The yuan ended sharply lower against the dollar on Monday as China's central bank again set a lower reference rate and the dollar continued its rally in overseas markets, dealers said. The yuan ended at 7.3873 per dollar, down from Friday's close of 7.3715, after touching an intraday low of 7.3877 in the afternoon.
Before the market opened on Monday, the central bank set the yuan's mid-point at 7.3790, sharply lower than Friday's reference rate of 7.3589. A dealer at a Chinese bank said the yuan would soften further this week in a technical pull-back after it jumped from around 7.40 earlier this month.
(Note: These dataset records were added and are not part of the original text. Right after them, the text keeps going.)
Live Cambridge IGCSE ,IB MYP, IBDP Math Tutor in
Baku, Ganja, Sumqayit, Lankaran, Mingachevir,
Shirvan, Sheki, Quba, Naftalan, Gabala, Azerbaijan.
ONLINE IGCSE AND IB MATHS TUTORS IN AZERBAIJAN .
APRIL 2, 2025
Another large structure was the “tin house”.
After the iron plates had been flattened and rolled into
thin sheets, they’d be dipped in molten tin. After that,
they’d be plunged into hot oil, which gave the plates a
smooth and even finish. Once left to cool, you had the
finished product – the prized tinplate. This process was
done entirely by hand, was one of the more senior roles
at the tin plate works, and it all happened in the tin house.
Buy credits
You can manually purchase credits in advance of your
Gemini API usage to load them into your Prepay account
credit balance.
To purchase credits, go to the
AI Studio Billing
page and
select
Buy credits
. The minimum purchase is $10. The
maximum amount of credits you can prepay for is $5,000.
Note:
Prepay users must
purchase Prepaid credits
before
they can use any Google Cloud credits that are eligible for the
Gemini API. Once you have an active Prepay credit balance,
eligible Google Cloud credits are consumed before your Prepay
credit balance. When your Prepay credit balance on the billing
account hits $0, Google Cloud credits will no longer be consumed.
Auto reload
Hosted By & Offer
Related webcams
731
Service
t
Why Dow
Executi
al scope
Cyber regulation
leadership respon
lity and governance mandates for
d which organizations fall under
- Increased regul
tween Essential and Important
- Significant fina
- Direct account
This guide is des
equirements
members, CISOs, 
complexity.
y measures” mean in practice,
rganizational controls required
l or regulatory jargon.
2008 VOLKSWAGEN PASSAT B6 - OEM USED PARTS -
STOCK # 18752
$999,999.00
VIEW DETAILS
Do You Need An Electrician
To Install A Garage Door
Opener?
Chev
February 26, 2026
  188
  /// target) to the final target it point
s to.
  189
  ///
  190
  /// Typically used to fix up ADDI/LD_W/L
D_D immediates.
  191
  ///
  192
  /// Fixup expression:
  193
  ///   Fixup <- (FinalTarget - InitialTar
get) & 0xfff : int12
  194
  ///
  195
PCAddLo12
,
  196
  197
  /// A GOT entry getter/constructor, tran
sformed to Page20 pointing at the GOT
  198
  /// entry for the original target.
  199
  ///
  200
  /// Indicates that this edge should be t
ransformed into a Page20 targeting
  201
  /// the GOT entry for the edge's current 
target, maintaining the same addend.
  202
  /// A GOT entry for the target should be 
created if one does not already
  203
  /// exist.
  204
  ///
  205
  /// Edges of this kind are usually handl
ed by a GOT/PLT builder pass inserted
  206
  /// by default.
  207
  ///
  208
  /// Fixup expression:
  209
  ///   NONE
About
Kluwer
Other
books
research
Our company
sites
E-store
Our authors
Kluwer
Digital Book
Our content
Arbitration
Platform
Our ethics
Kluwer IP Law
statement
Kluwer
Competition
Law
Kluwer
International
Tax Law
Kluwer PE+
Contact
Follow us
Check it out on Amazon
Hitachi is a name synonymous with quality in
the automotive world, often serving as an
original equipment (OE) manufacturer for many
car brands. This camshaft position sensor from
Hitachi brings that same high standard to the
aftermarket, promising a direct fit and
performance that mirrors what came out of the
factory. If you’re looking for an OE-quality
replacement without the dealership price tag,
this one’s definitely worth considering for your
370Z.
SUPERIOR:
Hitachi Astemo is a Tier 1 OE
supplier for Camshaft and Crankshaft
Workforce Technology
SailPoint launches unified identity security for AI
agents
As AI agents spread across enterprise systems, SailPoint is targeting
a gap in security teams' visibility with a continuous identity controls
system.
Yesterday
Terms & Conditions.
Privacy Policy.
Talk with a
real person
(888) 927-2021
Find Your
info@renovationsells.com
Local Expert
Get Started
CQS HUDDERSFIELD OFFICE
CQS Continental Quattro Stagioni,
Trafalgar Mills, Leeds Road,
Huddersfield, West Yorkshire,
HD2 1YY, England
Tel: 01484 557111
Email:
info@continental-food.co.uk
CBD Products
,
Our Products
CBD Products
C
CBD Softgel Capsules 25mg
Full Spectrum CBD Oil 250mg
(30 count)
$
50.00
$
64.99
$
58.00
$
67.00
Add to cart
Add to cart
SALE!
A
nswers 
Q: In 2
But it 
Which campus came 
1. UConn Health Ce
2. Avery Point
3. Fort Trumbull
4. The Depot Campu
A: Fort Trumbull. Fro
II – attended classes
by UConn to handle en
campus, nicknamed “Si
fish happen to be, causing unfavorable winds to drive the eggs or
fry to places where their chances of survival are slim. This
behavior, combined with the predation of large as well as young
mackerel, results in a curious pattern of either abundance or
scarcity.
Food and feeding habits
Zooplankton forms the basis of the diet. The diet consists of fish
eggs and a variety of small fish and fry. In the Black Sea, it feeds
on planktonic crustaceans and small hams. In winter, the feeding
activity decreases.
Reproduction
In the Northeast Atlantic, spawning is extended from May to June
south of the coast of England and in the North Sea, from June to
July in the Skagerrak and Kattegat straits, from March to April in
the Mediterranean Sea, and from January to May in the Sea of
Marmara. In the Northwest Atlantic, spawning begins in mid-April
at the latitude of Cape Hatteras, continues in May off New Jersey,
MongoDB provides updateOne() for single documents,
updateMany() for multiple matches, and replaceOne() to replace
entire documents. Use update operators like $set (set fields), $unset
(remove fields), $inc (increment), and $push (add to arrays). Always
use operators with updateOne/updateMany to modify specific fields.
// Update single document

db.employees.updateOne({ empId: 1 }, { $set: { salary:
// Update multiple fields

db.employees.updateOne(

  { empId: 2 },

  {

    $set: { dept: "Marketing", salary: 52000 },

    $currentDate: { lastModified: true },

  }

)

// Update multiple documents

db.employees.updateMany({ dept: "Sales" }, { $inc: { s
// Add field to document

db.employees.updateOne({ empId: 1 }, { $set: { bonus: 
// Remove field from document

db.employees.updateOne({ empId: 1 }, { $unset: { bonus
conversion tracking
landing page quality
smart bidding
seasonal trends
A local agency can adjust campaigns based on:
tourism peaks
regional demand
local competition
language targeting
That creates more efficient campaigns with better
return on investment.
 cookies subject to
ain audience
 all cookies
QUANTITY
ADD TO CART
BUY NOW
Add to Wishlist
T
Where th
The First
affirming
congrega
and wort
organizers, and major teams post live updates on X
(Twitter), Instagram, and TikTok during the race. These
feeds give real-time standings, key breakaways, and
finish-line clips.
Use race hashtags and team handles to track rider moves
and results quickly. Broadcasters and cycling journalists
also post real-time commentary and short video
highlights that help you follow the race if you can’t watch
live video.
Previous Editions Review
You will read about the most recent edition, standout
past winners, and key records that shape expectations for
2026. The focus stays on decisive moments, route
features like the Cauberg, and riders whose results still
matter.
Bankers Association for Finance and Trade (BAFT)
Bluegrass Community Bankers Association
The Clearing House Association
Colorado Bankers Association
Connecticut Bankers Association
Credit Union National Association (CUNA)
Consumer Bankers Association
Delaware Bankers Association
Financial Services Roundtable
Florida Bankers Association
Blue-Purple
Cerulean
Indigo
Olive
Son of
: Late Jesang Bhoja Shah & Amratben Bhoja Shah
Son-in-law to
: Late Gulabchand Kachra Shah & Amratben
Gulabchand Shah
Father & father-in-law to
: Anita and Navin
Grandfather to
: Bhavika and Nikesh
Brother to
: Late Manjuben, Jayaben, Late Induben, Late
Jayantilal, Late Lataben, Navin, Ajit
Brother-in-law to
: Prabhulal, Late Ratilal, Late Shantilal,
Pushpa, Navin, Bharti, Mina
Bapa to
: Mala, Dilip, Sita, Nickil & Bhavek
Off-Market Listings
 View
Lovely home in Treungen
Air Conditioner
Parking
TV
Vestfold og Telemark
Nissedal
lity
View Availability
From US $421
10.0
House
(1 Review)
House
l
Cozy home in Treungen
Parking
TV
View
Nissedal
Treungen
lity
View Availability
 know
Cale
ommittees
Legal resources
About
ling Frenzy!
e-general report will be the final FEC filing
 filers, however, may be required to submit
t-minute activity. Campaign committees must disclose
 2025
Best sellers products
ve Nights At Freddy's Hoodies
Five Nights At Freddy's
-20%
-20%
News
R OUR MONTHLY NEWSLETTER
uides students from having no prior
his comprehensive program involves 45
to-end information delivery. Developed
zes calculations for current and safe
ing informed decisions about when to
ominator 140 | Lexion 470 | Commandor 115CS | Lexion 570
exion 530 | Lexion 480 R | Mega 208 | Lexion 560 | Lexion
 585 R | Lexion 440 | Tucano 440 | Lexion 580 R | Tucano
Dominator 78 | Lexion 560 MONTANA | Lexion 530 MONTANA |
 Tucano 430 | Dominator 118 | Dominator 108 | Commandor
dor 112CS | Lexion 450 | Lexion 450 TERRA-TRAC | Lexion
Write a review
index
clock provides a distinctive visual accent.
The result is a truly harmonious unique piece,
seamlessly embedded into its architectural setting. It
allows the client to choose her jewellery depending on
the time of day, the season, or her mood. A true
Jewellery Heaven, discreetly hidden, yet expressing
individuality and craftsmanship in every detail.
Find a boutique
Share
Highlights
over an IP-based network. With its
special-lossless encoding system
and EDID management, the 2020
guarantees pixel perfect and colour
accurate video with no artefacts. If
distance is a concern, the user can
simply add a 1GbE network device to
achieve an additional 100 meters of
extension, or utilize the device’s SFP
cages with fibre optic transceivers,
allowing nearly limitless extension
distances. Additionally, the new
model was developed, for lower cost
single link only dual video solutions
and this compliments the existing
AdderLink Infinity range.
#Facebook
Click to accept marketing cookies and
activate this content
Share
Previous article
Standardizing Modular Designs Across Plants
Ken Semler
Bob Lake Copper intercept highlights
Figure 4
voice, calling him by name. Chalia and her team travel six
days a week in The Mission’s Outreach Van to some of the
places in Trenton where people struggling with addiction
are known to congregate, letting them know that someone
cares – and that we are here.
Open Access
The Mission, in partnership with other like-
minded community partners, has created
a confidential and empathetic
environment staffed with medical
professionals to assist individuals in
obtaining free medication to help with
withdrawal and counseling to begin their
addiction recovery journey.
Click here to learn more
Also, onshore dollar demand may rise temporarily this week because of Beijing's latest bank reserve ratio hike, which takes effect on December 25. In recent months the central bank has asked some Chinese banks to pay reserve hikes in dollars, not yuan.
But this should not cause a sharp fall in the yuan, which has initial technical support around 7.3800, its late November peak, and stronger support around 7.4000. "I think the dollar demand will mainly come from smaller banks - big banks are already sitting on large amounts of dollars," the dealer said.
One-year dollar/yuan non-deliverable forwards rebounded in response to the dollar's global recovery to 6.8030/6.8080 from 6.7550/6.7600 late on Friday. The dollar, which had been given a shot in the arm by strong US inflation data last week, hit a two-month high against a basket of major currencies on Monday in thin year-end trading.